Dropbox excels at sharing folders. Start by creating a folder of the pictures you plan to share. Open this folder in the web interface, click Share, and enter other people’s email addresses to invite them to join. When they receive your invitation, they can sync the folder to their own Dropbox if they have an account, or view the pictures in a web browser if they don’t. You get 2GB of space for free, and after that, you’ll have to pay to gain more space—2TB of storage costs $120 a year.
Google Drive works along similar lines. Open a folder in the web interface, click on the folder’s name at the top of the page, and choose Share. As with Dropbox, you can invite others via email, and they can then access the folder through their own Google Drive accounts or by viewing the folder in a web browser. Google gives you 15GB, shared between Drive, Photos, and Gmail, for free. If that’s not enough, you can pony up for upgrades, which start at $2 a month for 100GB of space.
Shared email inboxes
The key advantage of email is that it works everywhere (on laptops and phones of every description) and for everyone (even those who don’t have a Facebook account or own a smartphone can handle an email address). So create a shared inbox and give a small group access to the log-in information, allowing members to add or view picture-laden emails from any device or location.
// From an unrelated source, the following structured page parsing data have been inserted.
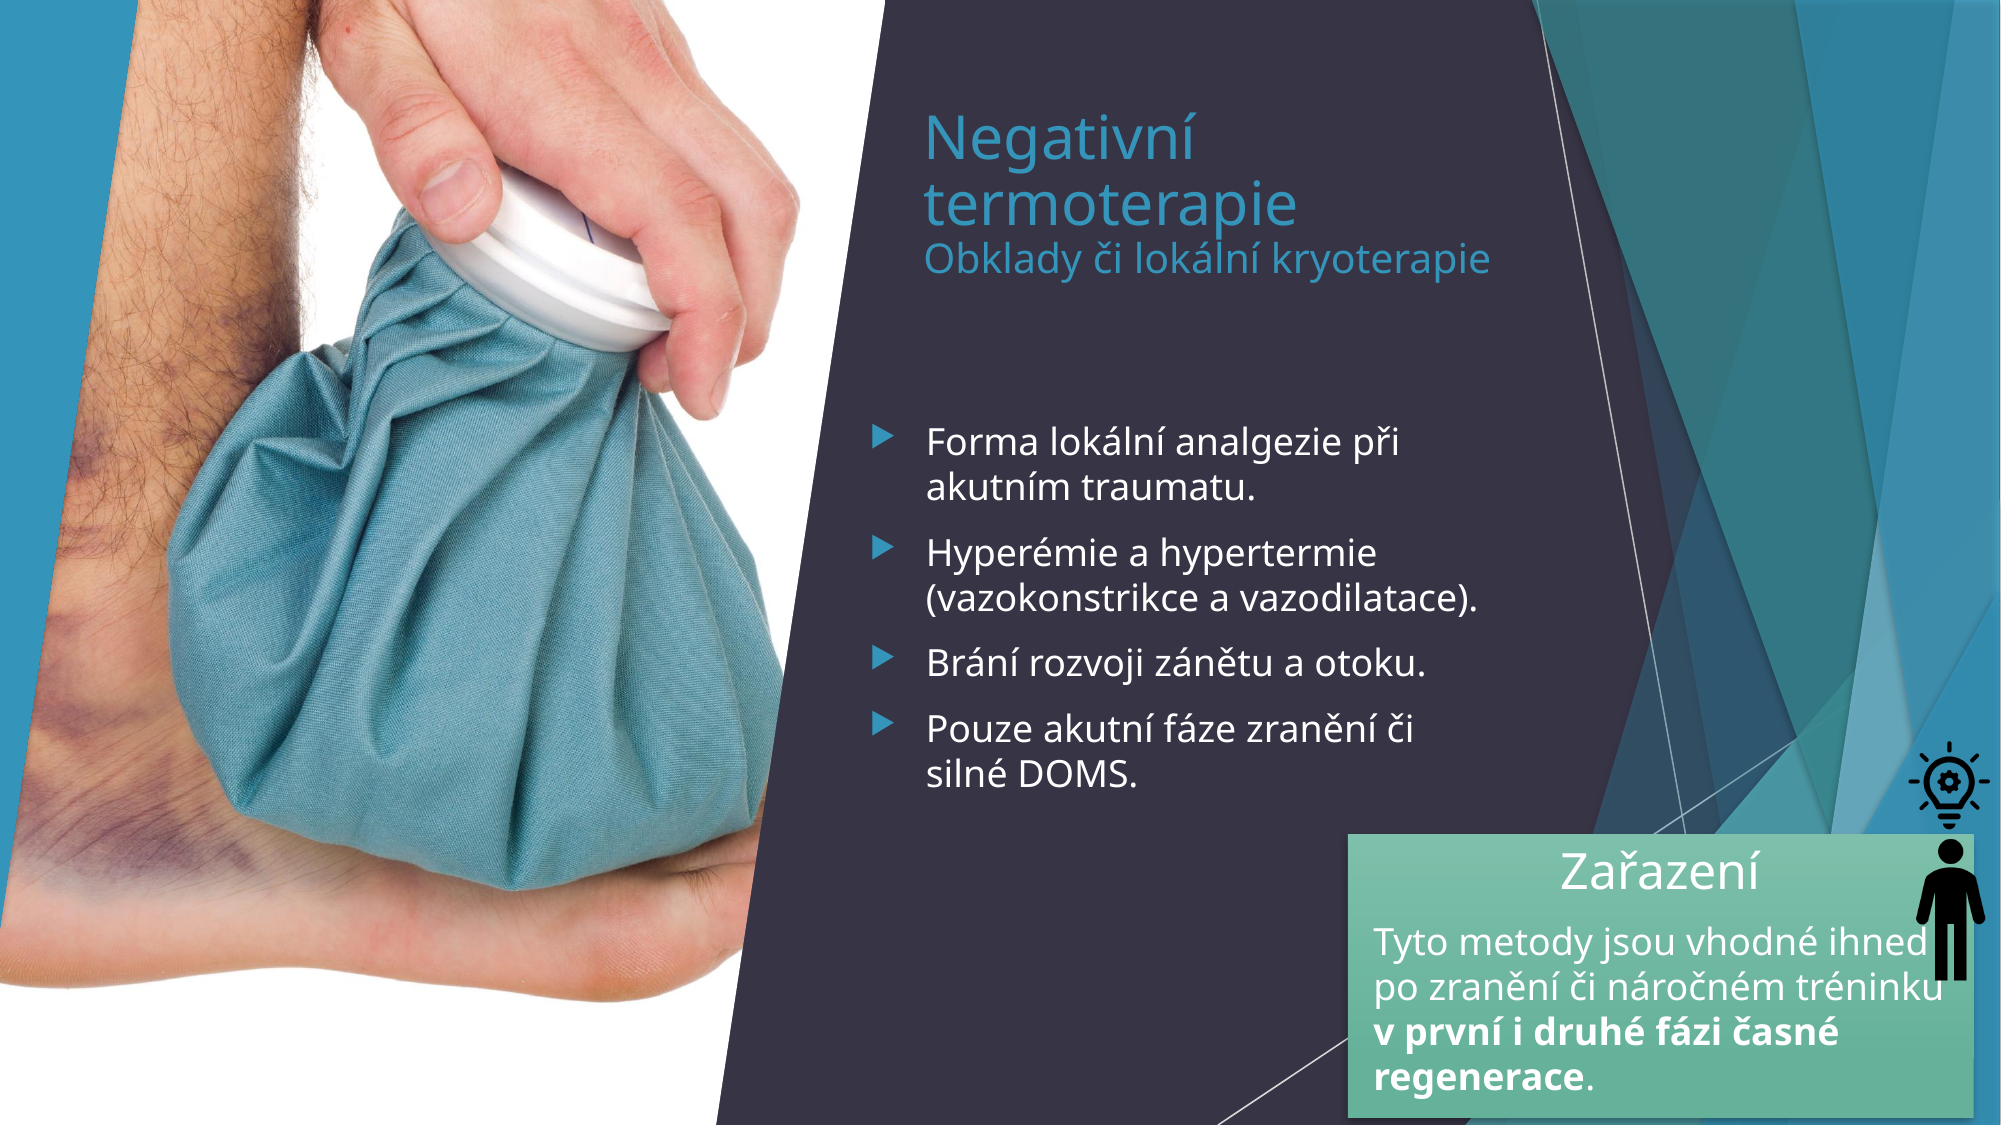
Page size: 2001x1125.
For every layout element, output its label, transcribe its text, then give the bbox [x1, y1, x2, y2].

picture [1874, 736, 2000, 986]
title Negativní termoterapie Obklady či lokální kryoterapie [908, 99, 1522, 317]
list Forma lokální analgezie při akutním traumatu. Hyperémie a hypertermie (vazokonstrikce a vazodilatace). Brání rozvoji zánětu a otoku. Pouze akutní fáze zranění či silné DOMS. [890, 410, 1522, 1047]
picture [0, 0, 886, 1125]
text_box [1347, 834, 1975, 1119]
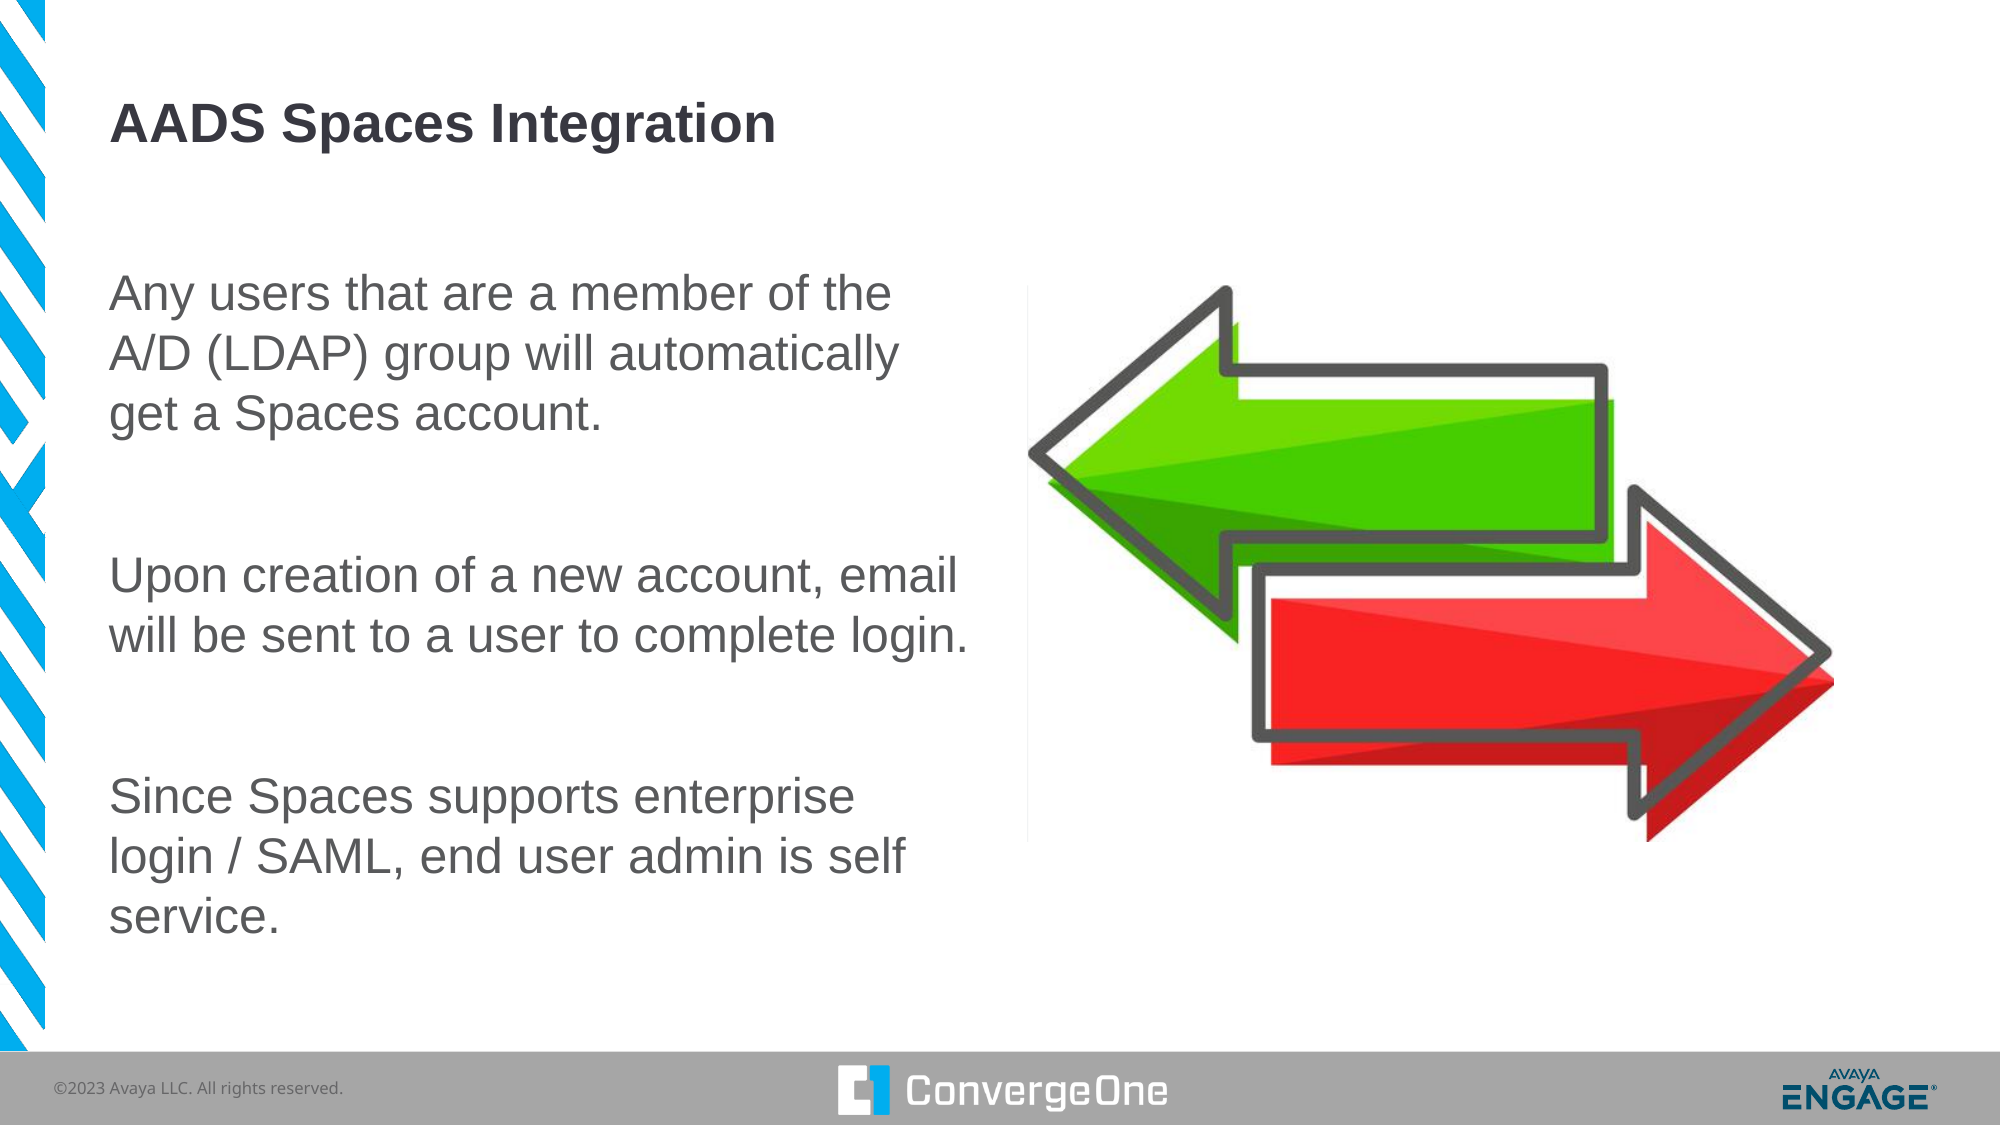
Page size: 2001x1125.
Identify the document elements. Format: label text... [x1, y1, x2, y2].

picture [1027, 283, 1834, 842]
picture [838, 1065, 873, 1115]
picture [0, 968, 46, 1051]
picture [0, 698, 46, 806]
picture [29, 489, 46, 533]
picture [0, 788, 46, 895]
picture [0, 608, 46, 716]
title AADS Spaces Integration [94, 35, 1863, 206]
picture [0, 518, 46, 625]
picture [0, 158, 46, 266]
picture [0, 879, 46, 985]
picture [0, 339, 46, 487]
list Any users that are a member of the A/D (LDAP) group will automatically get a Spaces account. Upon creation of a new account, email will be sent to a user to complete login. Since Spaces supports enterprise login / SAML, end user admin is self service. [93, 252, 989, 1009]
picture [0, 0, 46, 85]
picture [0, 248, 46, 356]
picture [890, 1065, 1167, 1115]
picture [0, 68, 46, 176]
To get started, make a new email account through whatever service you prefer. Then share the login details, ideally through word of mouth so they can’t be hacked, with your trusted friends. To add new pictures, simply send a message to the new address, attach one or more photos to your email, and use the subject headers and body text to include descriptions.
This option won’t provide the organization and editing tools that Apple Photos and Google Photos will, but it’s simple, effective, and widely accessible to less tech-savvy folks. As a bonus, you can BCC your personal email address when you send messages to the shared account, thus safely backing up all of the images.